Now, I can hear skeptics out there reading along and thinking 'of course he doesn't like this movie, it's a chick flick'. Allow me to explain how this works. I loved The Holiday, I loved Love Actually and I gave a glowing recommendation to the movie The Sisterhood of the Traveling Pants. This is not about genre, or target audience. This is about Because I Said So being one of the worst movies I have ever seen.

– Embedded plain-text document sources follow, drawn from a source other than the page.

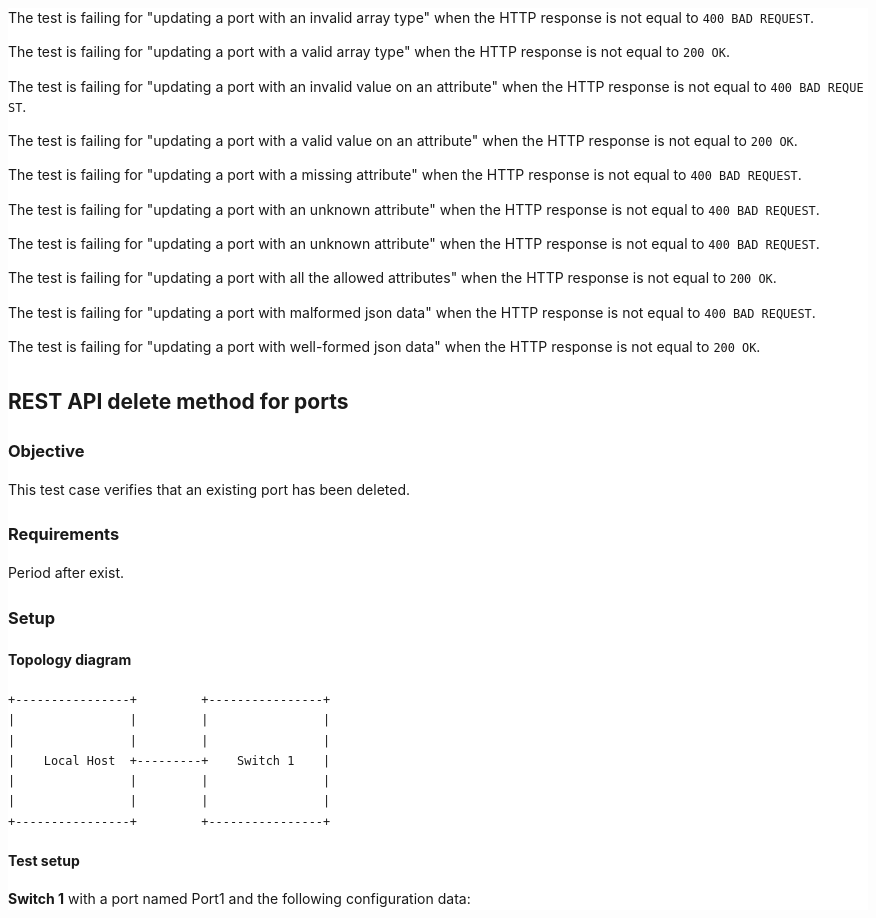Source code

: The test is failing for "updating a port with an invalid array type" when the HTTP response is not equal to `400 BAD REQUEST`.

The test is failing for "updating a port with a valid array type" when the HTTP response is not equal to `200 OK`.

The test is failing for "updating a port with an invalid value on an attribute" when the HTTP response is not equal to `400 BAD REQUEST`.

The test is failing for "updating a port with a valid value on an attribute" when the HTTP response is not equal to `200 OK`.

The test is failing for "updating a port with a missing attribute" when the HTTP response is not equal to `400 BAD REQUEST`.

The test is failing for "updating a port with an unknown attribute" when the HTTP response is not equal to `400 BAD REQUEST`.

The test is failing for "updating a port with an unknown attribute" when the HTTP response is not equal to `400 BAD REQUEST`.

The test is failing for "updating a port with all the allowed attributes" when the HTTP response is not equal to `200 OK`.

The test is failing for "updating a port with malformed json data" when the HTTP response is not equal to `400 BAD REQUEST`.

The test is failing for "updating a port with well-formed json data" when the HTTP response is not equal to `200 OK`.


## REST API delete method for ports

### Objective

This test case verifies that an existing port has been deleted.

### Requirements

Period after exist.

### Setup
#### Topology diagram
```ditaa
+----------------+         +----------------+
|                |         |                |
|                |         |                |
|    Local Host  +---------+    Switch 1    |
|                |         |                |
|                |         |                |
+----------------+         +----------------+
```

#### Test setup

**Switch 1** with a port named Port1 and the following configuration data:
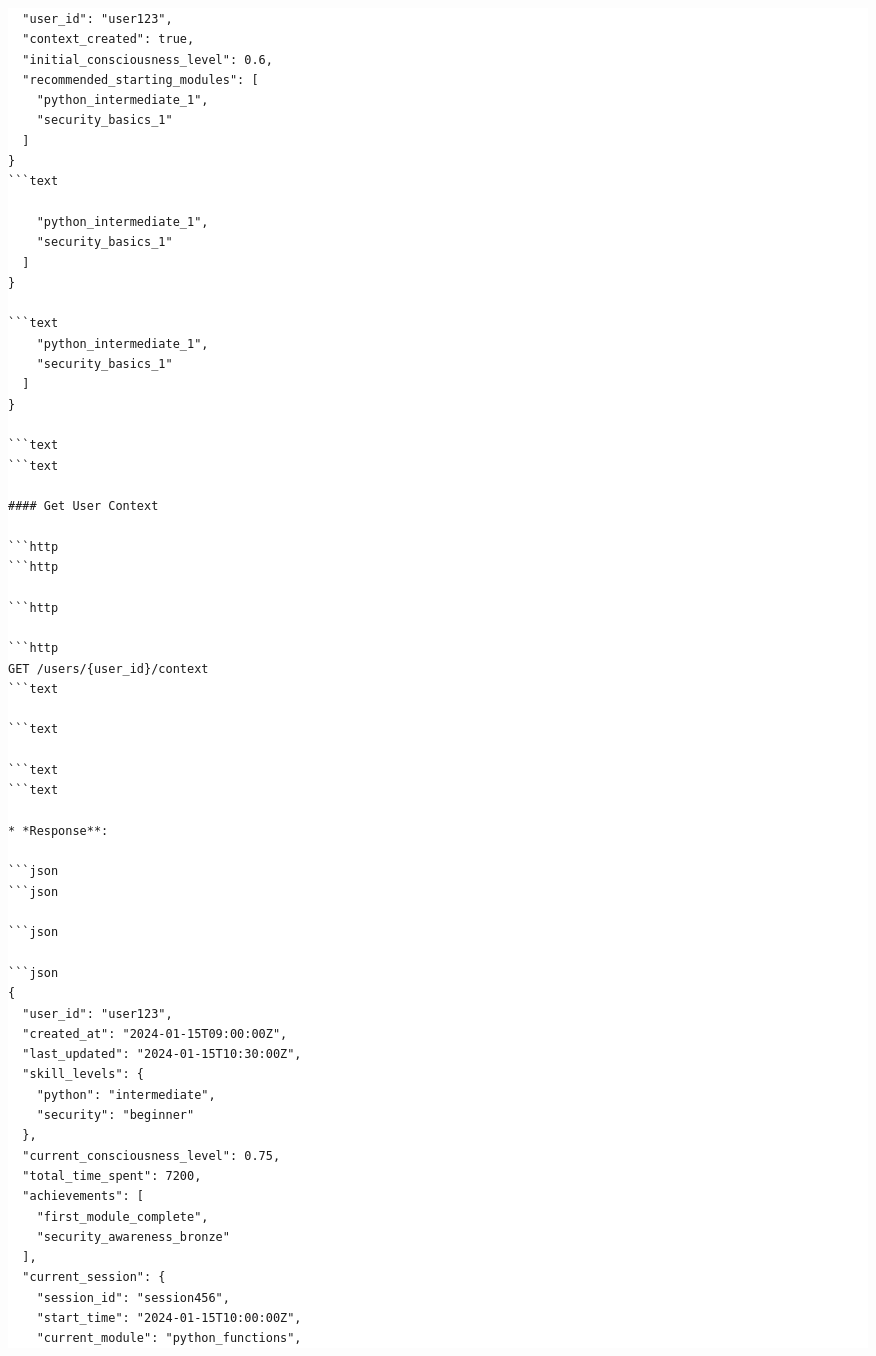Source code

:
 ```http
  "user_id": "user123",
  "context_created": true,
  "initial_consciousness_level": 0.6,
  "recommended_starting_modules": [
    "python_intermediate_1",
    "security_basics_1"
  ]
}
```text

    "python_intermediate_1",
    "security_basics_1"
  ]
}

```text
    "python_intermediate_1",
    "security_basics_1"
  ]
}

```text
```text

#### Get User Context

```http
```http

```http

```http
GET /users/{user_id}/context
```text

```text

```text
```text

* *Response**:

```json
```json

```json

```json
{
  "user_id": "user123",
  "created_at": "2024-01-15T09:00:00Z",
  "last_updated": "2024-01-15T10:30:00Z",
  "skill_levels": {
    "python": "intermediate",
    "security": "beginner"
  },
  "current_consciousness_level": 0.75,
  "total_time_spent": 7200,
  "achievements": [
    "first_module_complete",
    "security_awareness_bronze"
  ],
  "current_session": {
    "session_id": "session456",
    "start_time": "2024-01-15T10:00:00Z",
    "current_module": "python_functions",
```
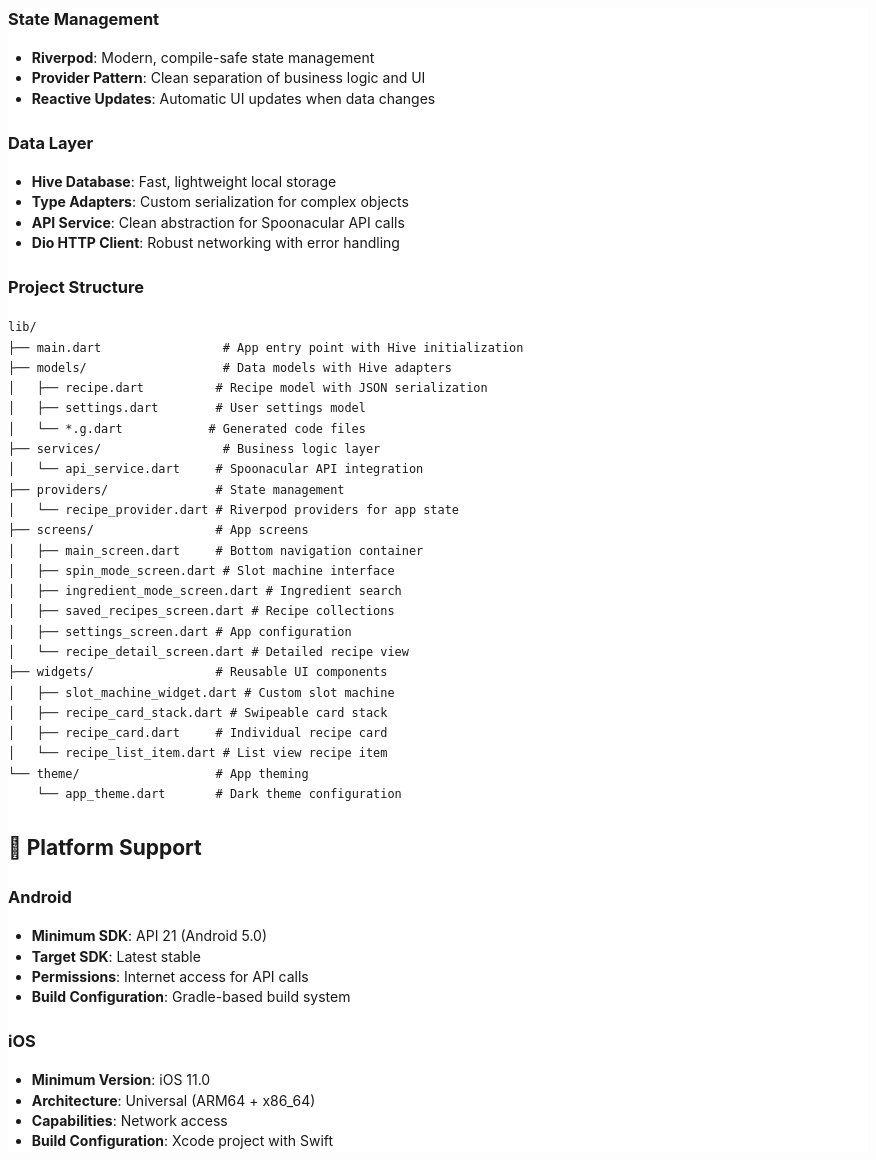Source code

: ### State Management
- **Riverpod**: Modern, compile-safe state management
- **Provider Pattern**: Clean separation of business logic and UI
- **Reactive Updates**: Automatic UI updates when data changes

### Data Layer
- **Hive Database**: Fast, lightweight local storage
- **Type Adapters**: Custom serialization for complex objects
- **API Service**: Clean abstraction for Spoonacular API calls
- **Dio HTTP Client**: Robust networking with error handling

### Project Structure
```
lib/
├── main.dart                 # App entry point with Hive initialization
├── models/                   # Data models with Hive adapters
│   ├── recipe.dart          # Recipe model with JSON serialization
│   ├── settings.dart        # User settings model
│   └── *.g.dart            # Generated code files
├── services/                 # Business logic layer
│   └── api_service.dart     # Spoonacular API integration
├── providers/               # State management
│   └── recipe_provider.dart # Riverpod providers for app state
├── screens/                 # App screens
│   ├── main_screen.dart     # Bottom navigation container
│   ├── spin_mode_screen.dart # Slot machine interface
│   ├── ingredient_mode_screen.dart # Ingredient search
│   ├── saved_recipes_screen.dart # Recipe collections
│   ├── settings_screen.dart # App configuration
│   └── recipe_detail_screen.dart # Detailed recipe view
├── widgets/                 # Reusable UI components
│   ├── slot_machine_widget.dart # Custom slot machine
│   ├── recipe_card_stack.dart # Swipeable card stack
│   ├── recipe_card.dart     # Individual recipe card
│   └── recipe_list_item.dart # List view recipe item
└── theme/                   # App theming
    └── app_theme.dart       # Dark theme configuration
```

## 📱 Platform Support

### Android
- **Minimum SDK**: API 21 (Android 5.0)
- **Target SDK**: Latest stable
- **Permissions**: Internet access for API calls
- **Build Configuration**: Gradle-based build system

### iOS
- **Minimum Version**: iOS 11.0
- **Architecture**: Universal (ARM64 + x86_64)
- **Capabilities**: Network access
- **Build Configuration**: Xcode project with Swift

In the words of the great Roger Ebert, from the title of one of his great books, I hated, hated, hated, hated, hated this movie. Because I Said So is a painfully awful, nightmare of a movie that poor Diane Keaton may never recover from. She is lucky that she was once in Annie Hall and won a very deserved Academy award for Best Actress because otherwise it would be very easy to write her off after a disaster like this.

As it stands, I'm sure Diane Keaton will be back. Let's just hope she fires her agent before he allows her to make another movie remotely as awful as Because I Said So.